WORK TO COMPLETE: Tally the lines below that contain the string "oppositeDirection", and reply with the count alone.

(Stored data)

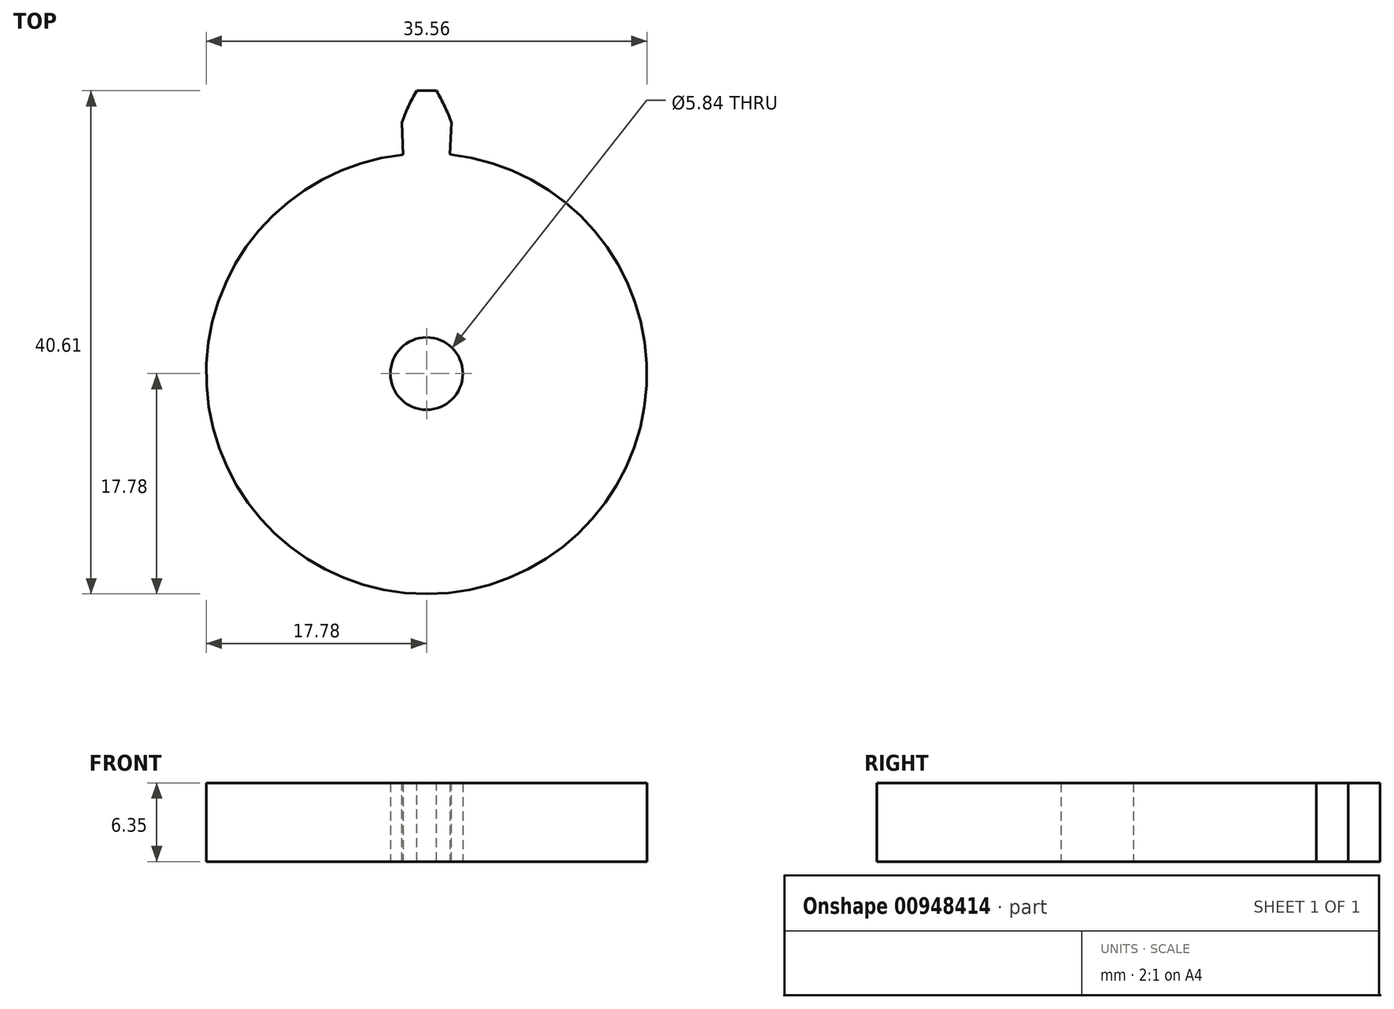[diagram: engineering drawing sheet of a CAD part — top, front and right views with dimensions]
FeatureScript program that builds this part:
annotation { "Feature Type Name" : "Feature", "Feature Type Description" : "" }
export const myFeature = defineFeature(function(context is Context, id is Id, definition is map)
    precondition{}
    {
        {
            var Q0;
            Q0=qCreatedBy(makeId("Top.planeOp"),FACE);
            var sketch = newSketch(context, id + "F0", { "sketchPlane" : qUnion([Q0])});
            skCircle(sketch, "E0", {"center": v(0, 0) * mm, "radius": 17.78 * mm});
            skCircle(sketch, "E1", {"center": v(0, 0) * mm, "radius": 2.92 * mm});
            skSolve(sketch);
        }
        {
            var Q0;
            Q0 = qSketchRegion(id + "F0", true);
            extrude(context, id + "F1", {"entities" : qUnion([Q0]), "depth" : 6.35 * mm, "offsetDistance" : 25.4 * mm});
        }
        {
            var Q0;
            Q0=makeQuery(id+"F1.opExtrude","CAP_FACE",FACE,{"disambiguationData":[OSD([sQuery(id+"F0.wireOp",EDGE,"E0"),sQuery(id+"F0.wireOp",EDGE,"E1")])],"isStart":false});
            var sketch = newSketch(context, id + "F2", { "sketchPlane" : qUnion([Q0])});
            skCircle(sketch, "E2", {"center": v(0, 0) * mm, "radius": 20.32 * mm, "construction": true});
            skCircle(sketch, "E3", {"center": v(0, 0) * mm, "radius": 22.86 * mm, "construction": true});
            skLineSegment(sketch, "E4", {"start": v(0, 0) * mm, "end": v(0, 28.9) * mm, "construction": true});
            skLineSegment(sketch, "E5", {"start": v(0, 0) * mm, "end": v(2.84, 28.83) * mm, "construction": true});
            skArc(sketch, "E6.trimOffspring", {"start": v(2, 20.26) * mm, "mid": v(1.46, 21.58) * mm, "end": v(0.8, 22.83) * mm});
            skLineSegment(sketch, "E7", {"start": v(0.8, 22.83) * mm, "end": v(0, 22.83) * mm});
            skLineSegment(sketch, "E8", {"start": v(2, 20.26) * mm, "end": v(1.86, 16.82) * mm});
            skLineSegment(sketch, "E9", {"start": v(1.86, 16.82) * mm, "end": v(0, 16.82) * mm});
            skLineSegment(sketch, "E10.MirrorCS", {"start": v(-0.8, 22.83) * mm, "end": v(0, 22.83) * mm});
            skArc(sketch, "E11.MirrorCS", {"start": v(-2, 20.26) * mm, "mid": v(-1.47, 21.58) * mm, "end": v(-0.8, 22.83) * mm});
            skLineSegment(sketch, "E12.MirrorCS", {"start": v(-2, 20.26) * mm, "end": v(-1.87, 16.82) * mm});
            skLineSegment(sketch, "E13.MirrorCS", {"start": v(-1.87, 16.82) * mm, "end": v(0, 16.82) * mm});
            skSolve(sketch);
        }
        {
            var Q0;
            Q0 = qSketchRegion(id + "F2", true);
            extrude(context, id + "F3", {"entities" : qUnion([Q0]), "operationType" : NewBodyOperationType.ADD, "oppositeDirection" : true, "depth" : 6.35 * mm, "offsetDistance" : 25.4 * mm});
        }
        {
            var Q0;
            Q0=qCreatedBy(makeId("Front.planeOp"),FACE);
            var sketch = newSketch(context, id + "F4", { "sketchPlane" : qUnion([Q0])});
            skLineSegment(sketch, "E14", {"start": v(0, 0) * mm, "end": v(0, 6.36) * mm, "construction": true});
            skSolve(sketch);
        }
    });
annotation { "Feature Type Name" : "Feature", "Feature Type Description" : "" }
export const myFeature = defineFeature(function(context is Context, id is Id, definition is map)
    precondition{}
    {
        {
            var Q0;
            Q0=qCreatedBy(makeId("Top.planeOp"),FACE);
            cPlane(context, id + "F0", {"entities" : qUnion([Q0]), "cplaneType" : CPlaneType.OFFSET, "offset" : 2933.7 * mm, "width" : 152.4 * mm, "height" : 152.4 * mm});
        }
        {
            var Q0;
            Q0=qCreatedBy(id+"F0.planeOp",FACE);
            var sketch = newSketch(context, id + "F1", { "sketchPlane" : qUnion([Q0])});
            skLineSegment(sketch, "E0.bottom", {"start": v(0, 0) * mm, "end": v(4216.4, 0) * mm});
            skLineSegment(sketch, "E0.top", {"start": v(0, 12941.3) * mm, "end": v(4216.4, 12941.3) * mm});
            skLineSegment(sketch, "E0.right", {"start": v(4216.4, 0) * mm, "end": v(4216.4, 3708.4) * mm});
            skLineSegment(sketch, "E1.0", {"start": v(-152.4, 13093.7) * mm, "end": v(4368.8, 13093.7) * mm});
            skLineSegment(sketch, "E1.1", {"start": v(-152.4, -152.4) * mm, "end": v(-152.4, 13093.7) * mm});
            skLineSegment(sketch, "E1.2", {"start": v(-152.4, -152.4) * mm, "end": v(4368.8, -152.4) * mm});
            skLineSegment(sketch, "E1.3", {"start": v(4368.8, -152.4) * mm, "end": v(4368.8, 13093.7) * mm});
            skLineSegment(sketch, "E2.trimOffspring", {"start": v(4216.4, 5918.2) * mm, "end": v(4216.4, 8394.7) * mm});
            skLineSegment(sketch, "E3.trimOffspring", {"start": v(4216.4, 9626.6) * mm, "end": v(4216.4, 10134.6) * mm});
            skLineSegment(sketch, "E4.trimOffspring", {"start": v(0, 9626.6) * mm, "end": v(0, 12941.3) * mm});
            skLineSegment(sketch, "E5.trimOffspring", {"start": v(0, 0) * mm, "end": v(0, 2717.8) * mm});
            skLineSegment(sketch, "E6.bottom", {"start": v(0, 9626.6) * mm, "end": v(127, 9626.6) * mm});
            skLineSegment(sketch, "E6.top", {"start": v(0, 9499.6) * mm, "end": v(127, 9499.6) * mm});
            skLineSegment(sketch, "E6.right", {"start": v(127, 9626.6) * mm, "end": v(127, 9499.6) * mm});
            skLineSegment(sketch, "E7", {"start": v(901.7, 6515.1) * mm, "end": v(901.7, 9499.6) * mm});
            skLineSegment(sketch, "E8", {"start": v(901.7, 9499.6) * mm, "end": v(774.7, 9499.6) * mm});
            skLineSegment(sketch, "E9", {"start": v(774.7, 9499.6) * mm, "end": v(774.7, 9626.6) * mm});
            skLineSegment(sketch, "E10", {"start": v(774.7, 9626.6) * mm, "end": v(3352.8, 9626.6) * mm});
            skLineSegment(sketch, "E11", {"start": v(3352.8, 9626.6) * mm, "end": v(3352.8, 10261.6) * mm});
            skLineSegment(sketch, "E12", {"start": v(3352.8, 10261.6) * mm, "end": v(3479.8, 10261.6) * mm});
            skLineSegment(sketch, "E13", {"start": v(3479.8, 10261.6) * mm, "end": v(3479.8, 9626.6) * mm});
            skLineSegment(sketch, "E14", {"start": v(3479.8, 9626.6) * mm, "end": v(4216.4, 9626.6) * mm});
            skLineSegment(sketch, "E15.bottom", {"start": v(4216.4, 10134.6) * mm, "end": v(4089.4, 10134.6) * mm});
            skLineSegment(sketch, "E15.top", {"start": v(4216.4, 10261.6) * mm, "end": v(4089.4, 10261.6) * mm});
            skLineSegment(sketch, "E15.right", {"start": v(4089.4, 10134.6) * mm, "end": v(4089.4, 10261.6) * mm});
            skLineSegment(sketch, "E16.trimOffspring", {"start": v(4216.4, 10261.6) * mm, "end": v(4216.4, 12941.3) * mm});
            skLineSegment(sketch, "E17", {"start": v(901.7, 6515.1) * mm, "end": v(1026.75, 6407.3) * mm});
            skLineSegment(sketch, "E18", {"start": v(1638.3, 5880.1) * mm, "end": v(1638.3, 4991.1) * mm});
            skLineSegment(sketch, "E19.0", {"start": v(1028.7, 6573.3) * mm, "end": v(1028.7, 9499.6) * mm});
            skLineSegment(sketch, "E20", {"start": v(1028.7, 9499.6) * mm, "end": v(3111.5, 9499.6) * mm});
            skLineSegment(sketch, "E21", {"start": v(3111.5, 9499.6) * mm, "end": v(3111.5, 8864.6) * mm});
            skLineSegment(sketch, "E22", {"start": v(3111.5, 8864.6) * mm, "end": v(3238.5, 8864.6) * mm});
            skLineSegment(sketch, "E23", {"start": v(3238.5, 8864.6) * mm, "end": v(3238.5, 9499.6) * mm});
            skLineSegment(sketch, "E24", {"start": v(3238.5, 9499.6) * mm, "end": v(4216.4, 9499.6) * mm});
            skLineSegment(sketch, "E25", {"start": v(4216.4, 9499.6) * mm, "end": v(4216.4, 8978.9) * mm});
            skLineSegment(sketch, "E26", {"start": v(4216.4, 8978.9) * mm, "end": v(3873.5, 8978.9) * mm});
            skLineSegment(sketch, "E27", {"start": v(3873.5, 8978.9) * mm, "end": v(3873.5, 8864.6) * mm});
            skLineSegment(sketch, "E28", {"start": v(3873.5, 8864.6) * mm, "end": v(3975.1, 8864.6) * mm});
            skLineSegment(sketch, "E29", {"start": v(3975.1, 8864.6) * mm, "end": v(3975.1, 8394.7) * mm});
            skLineSegment(sketch, "E30", {"start": v(3975.1, 8394.7) * mm, "end": v(4216.4, 8394.7) * mm});
            skLineSegment(sketch, "E31.bottom", {"start": v(4216.4, 5918.2) * mm, "end": v(1788.6, 5918.2) * mm});
            skLineSegment(sketch, "E32.0", {"start": v(1028.7, 6573.3) * mm, "end": v(1109.67, 6503.5) * mm});
            skLineSegment(sketch, "E33", {"start": v(1026.75, 6407.3) * mm, "end": v(1109.67, 6503.5) * mm});
            skLineSegment(sketch, "E34", {"start": v(1522.87, 5979.6) * mm, "end": v(1605.8, 6075.8) * mm});
            skLineSegment(sketch, "E35.trimOffspring", {"start": v(1605.8, 6075.8) * mm, "end": v(1788.6, 5918.2) * mm});
            skLineSegment(sketch, "E36.trimOffspring", {"start": v(1522.87, 5979.6) * mm, "end": v(1638.3, 5880.1) * mm});
            skLineSegment(sketch, "E37.bottom", {"start": v(4216.4, 3708.4) * mm, "end": v(4114.8, 3708.4) * mm});
            skLineSegment(sketch, "E37.top", {"start": v(4216.4, 3835.4) * mm, "end": v(4114.8, 3835.4) * mm});
            skLineSegment(sketch, "E37.right", {"start": v(4114.8, 3708.4) * mm, "end": v(4114.8, 3835.4) * mm});
            skLineSegment(sketch, "E38", {"start": v(4216.4, 4076.7) * mm, "end": v(3454.4, 4076.7) * mm});
            skLineSegment(sketch, "E39", {"start": v(3454.4, 4076.7) * mm, "end": v(3454.4, 3835.4) * mm});
            skLineSegment(sketch, "E40", {"start": v(3454.4, 3835.4) * mm, "end": v(3556, 3835.4) * mm});
            skLineSegment(sketch, "E41", {"start": v(3556, 3835.4) * mm, "end": v(3556, 3708.4) * mm});
            skLineSegment(sketch, "E42", {"start": v(3556, 3708.4) * mm, "end": v(1676.4, 3708.4) * mm});
            skLineSegment(sketch, "E43", {"start": v(1676.4, 3708.4) * mm, "end": v(1676.4, 3835.4) * mm});
            skLineSegment(sketch, "E44", {"start": v(1676.4, 3835.4) * mm, "end": v(1827.12, 3835.4) * mm});
            skLineSegment(sketch, "E45", {"start": v(1754.64, 4279.03) * mm, "end": v(1827.12, 3835.4) * mm});
            skLineSegment(sketch, "E46", {"start": v(0, 3835.4) * mm, "end": v(1016, 3835.4) * mm});
            skLineSegment(sketch, "E47", {"start": v(1016, 3835.4) * mm, "end": v(1016, 2717.8) * mm});
            skLineSegment(sketch, "E48", {"start": v(1016, 2717.8) * mm, "end": v(0, 2717.8) * mm});
            skLineSegment(sketch, "E49.trimOffspring", {"start": v(0, 3835.4) * mm, "end": v(0, 9499.6) * mm});
            skLineSegment(sketch, "E50.trimOffspring", {"start": v(4216.4, 3835.4) * mm, "end": v(4216.4, 4076.7) * mm});
            skLineSegment(sketch, "E51.0", {"start": v(1765.3, 5791.2) * mm, "end": v(1765.3, 5001.4) * mm});
            skLineSegment(sketch, "E52.left", {"start": v(3365.5, 5791.2) * mm, "end": v(3365.5, 3835.4) * mm});
            skLineSegment(sketch, "E52.right", {"start": v(3492.5, 5791.2) * mm, "end": v(3492.5, 4203.7) * mm, "construction": true});
            skLineSegment(sketch, "E53.trimOffspring", {"start": v(3365.5, 5791.2) * mm, "end": v(1765.3, 5791.2) * mm});
            skLineSegment(sketch, "E54", {"start": v(1955.8, 3835.4) * mm, "end": v(3365.5, 3835.4) * mm});
            skLineSegment(sketch, "E55", {"start": v(1955.8, 3835.4) * mm, "end": v(1879.97, 4299.51) * mm});
            skLineSegment(sketch, "E56", {"start": v(1765.3, 5001.4) * mm, "end": v(1639.96, 4980.93) * mm});
            skLineSegment(sketch, "E57", {"start": v(1754.64, 4279.03) * mm, "end": v(1879.97, 4299.51) * mm});
            skLineSegment(sketch, "E58.trimOffspring", {"start": v(1639.96, 4980.93) * mm, "end": v(1638.3, 4991.1) * mm});
            skLineSegment(sketch, "E59", {"start": v(3492.5, 4203.7) * mm, "end": v(4216.4, 4203.7) * mm, "construction": true});
            skLineSegment(sketch, "E60.trimOffspring", {"start": v(4216.4, 5791.2) * mm, "end": v(3492.5, 5791.2) * mm, "construction": true});
            skSolve(sketch);
        }
        {
            var Q0;
            Q0=makeQuery(id+"F1.imprint","IMPRINT",FACE,{"disambiguationData":[TD([[makeQuery(id+"F1.imprint","IMPRINT",EDGE,{"derivedFrom":sQuery(id+"F1.wireOp",EDGE,"E0.bottom")}),-1.0]])]});
            var Q1;
            Q1=makeQuery(id+"F1.imprint","IMPRINT",FACE,{"disambiguationData":[TD([[makeQuery(id+"F1.imprint","IMPRINT",EDGE,{"derivedFrom":sQuery(id+"F1.wireOp",EDGE,"E0.bottom")}),1.0]])]});
            var Q2;
            Q2=makeQuery(id+"F1.imprint","IMPRINT",FACE,{"disambiguationData":[TD([[makeQuery(id+"F1.imprint","IMPRINT",EDGE,{"derivedFrom":sQuery(id+"F1.wireOp",EDGE,"41e67187-f327-4b45-bb31-bf1c19bb41f0.0")}),1.0]])]});
            extrude(context, id + "F2", {"entities" : qUnion([Q0, Q1, Q2]), "oppositeDirection" : true, "depth" : 254 * mm});
        }
        {
            var Q0;
            Q0=makeQuery(id+"F1.imprint","IMPRINT",FACE,{"disambiguationData":[TD([[makeQuery(id+"F1.imprint","IMPRINT",EDGE,{"derivedFrom":sQuery(id+"F1.wireOp",EDGE,"E0.bottom")}),-1.0]])]});
            extrude(context, id + "F3", {"entities" : qUnion([Q0]), "depth" : 2679.7 * mm});
        }
    });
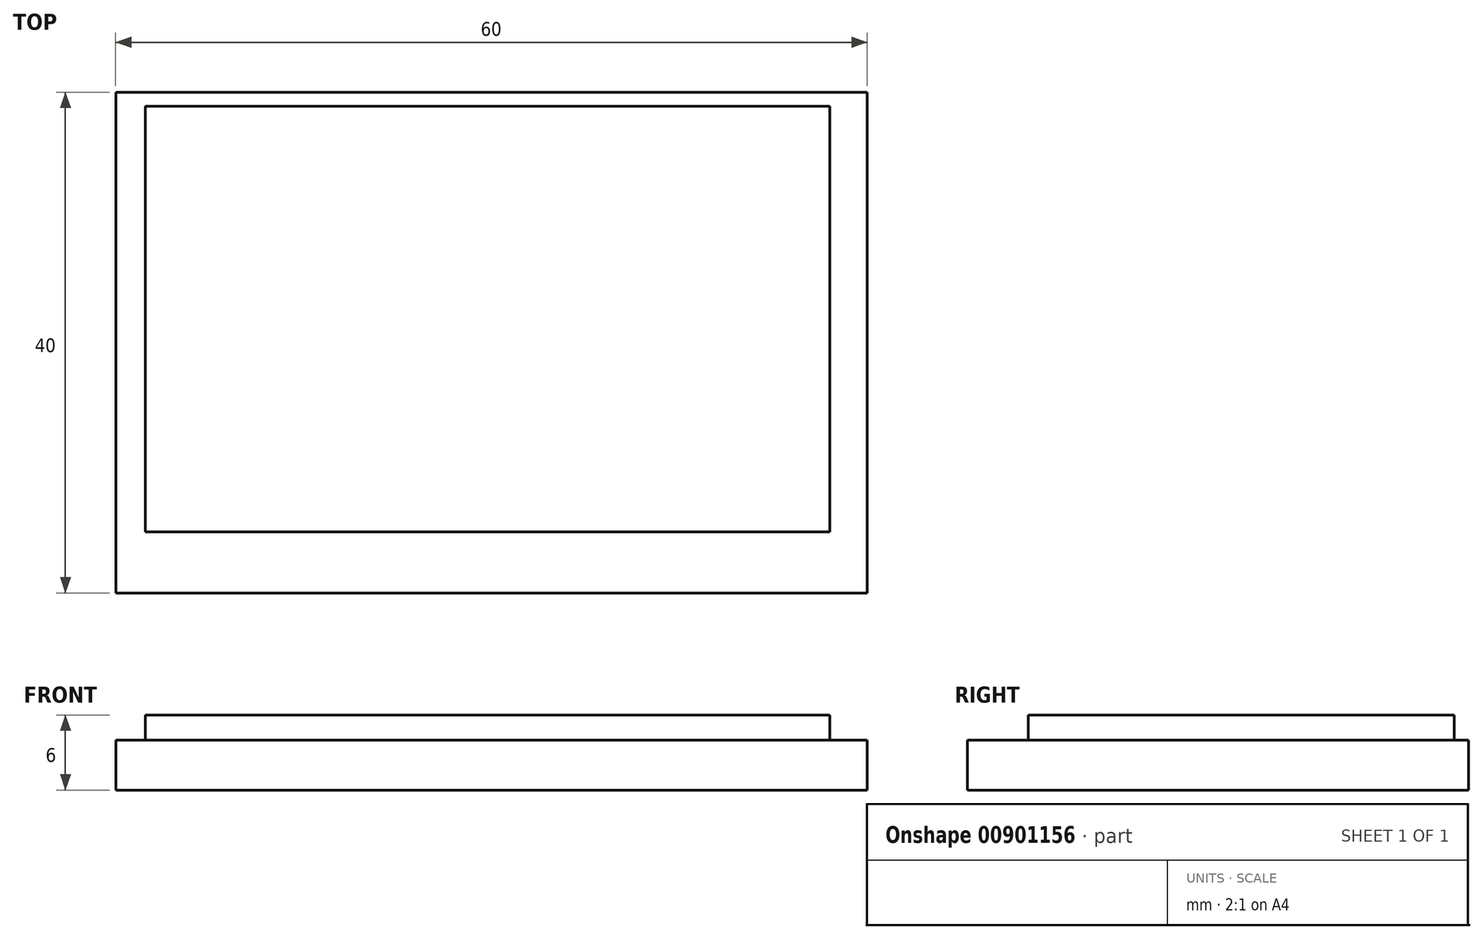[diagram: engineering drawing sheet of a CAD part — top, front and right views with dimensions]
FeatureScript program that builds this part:
annotation { "Feature Type Name" : "Feature", "Feature Type Description" : "" }
export const myFeature = defineFeature(function(context is Context, id is Id, definition is map)
    precondition{}
    {
        {
            var Q0;
            Q0=qCreatedBy(makeId("Top.planeOp"),FACE);
            var sketch = newSketch(context, id + "F0", { "sketchPlane" : qUnion([Q0])});
            skLineSegment(sketch, "E0.bottom", {"start": v(-34.98, 35.13) * mm, "end": v(25.02, 35.13) * mm});
            skLineSegment(sketch, "E0.top", {"start": v(-34.98, -4.87) * mm, "end": v(25.02, -4.87) * mm});
            skLineSegment(sketch, "E0.left", {"start": v(-34.98, 35.13) * mm, "end": v(-34.98, -4.87) * mm});
            skLineSegment(sketch, "E0.right", {"start": v(25.02, 35.13) * mm, "end": v(25.02, -4.87) * mm});
            skSolve(sketch);
        }
        {
            var Q0;
            Q0 = qSketchRegion(id + "F0", true);
            var Q1;
            Q1=makeQuery(id+"F0.imprint","IMPRINT",FACE,{"disambiguationData":[TD([[makeQuery(id+"F0.imprint","IMPRINT",EDGE,{"derivedFrom":sQuery(id+"F0.wireOp",EDGE,"E0.bottom")}),-1.0]])]});
            extrude(context, id + "F1", {"entities" : qUnion([Q0, Q1]), "depth" : 4 * mm, "offsetDistance" : 25 * mm});
        }
        {
            var Q0;
            Q0=makeQuery(id+"F1.opExtrude","CAP_FACE",FACE,{"disambiguationData":[OSD([sQuery(id+"F0.wireOp",EDGE,"E0.bottom"),sQuery(id+"F0.wireOp",EDGE,"E0.top"),sQuery(id+"F0.wireOp",EDGE,"E0.left"),sQuery(id+"F0.wireOp",EDGE,"E0.right")])],"isStart":false});
            var sketch = newSketch(context, id + "F2", { "sketchPlane" : qUnion([Q0])});
            skLineSegment(sketch, "E1.bottom", {"start": v(-32.61, 34) * mm, "end": v(22.02, 34) * mm});
            skLineSegment(sketch, "E1.top", {"start": v(-32.61, 0) * mm, "end": v(22.02, 0) * mm});
            skLineSegment(sketch, "E1.left", {"start": v(-32.61, 34) * mm, "end": v(-32.61, 0) * mm});
            skLineSegment(sketch, "E1.right", {"start": v(22.02, 34) * mm, "end": v(22.02, 0) * mm});
            skSolve(sketch);
        }
        {
            var Q0;
            Q0=makeQuery(id+"F2.imprint","IMPRINT",FACE,{"disambiguationData":[TD([[makeQuery(id+"F2.imprint","IMPRINT",EDGE,{"derivedFrom":sQuery(id+"F2.wireOp",EDGE,"E1.bottom")}),-1.0]])]});
            extrude(context, id + "F3", {"entities" : qUnion([Q0]), "operationType" : NewBodyOperationType.ADD, "depth" : 2 * mm, "offsetDistance" : 25 * mm});
        }
    });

EXERCISE ANSWER: 2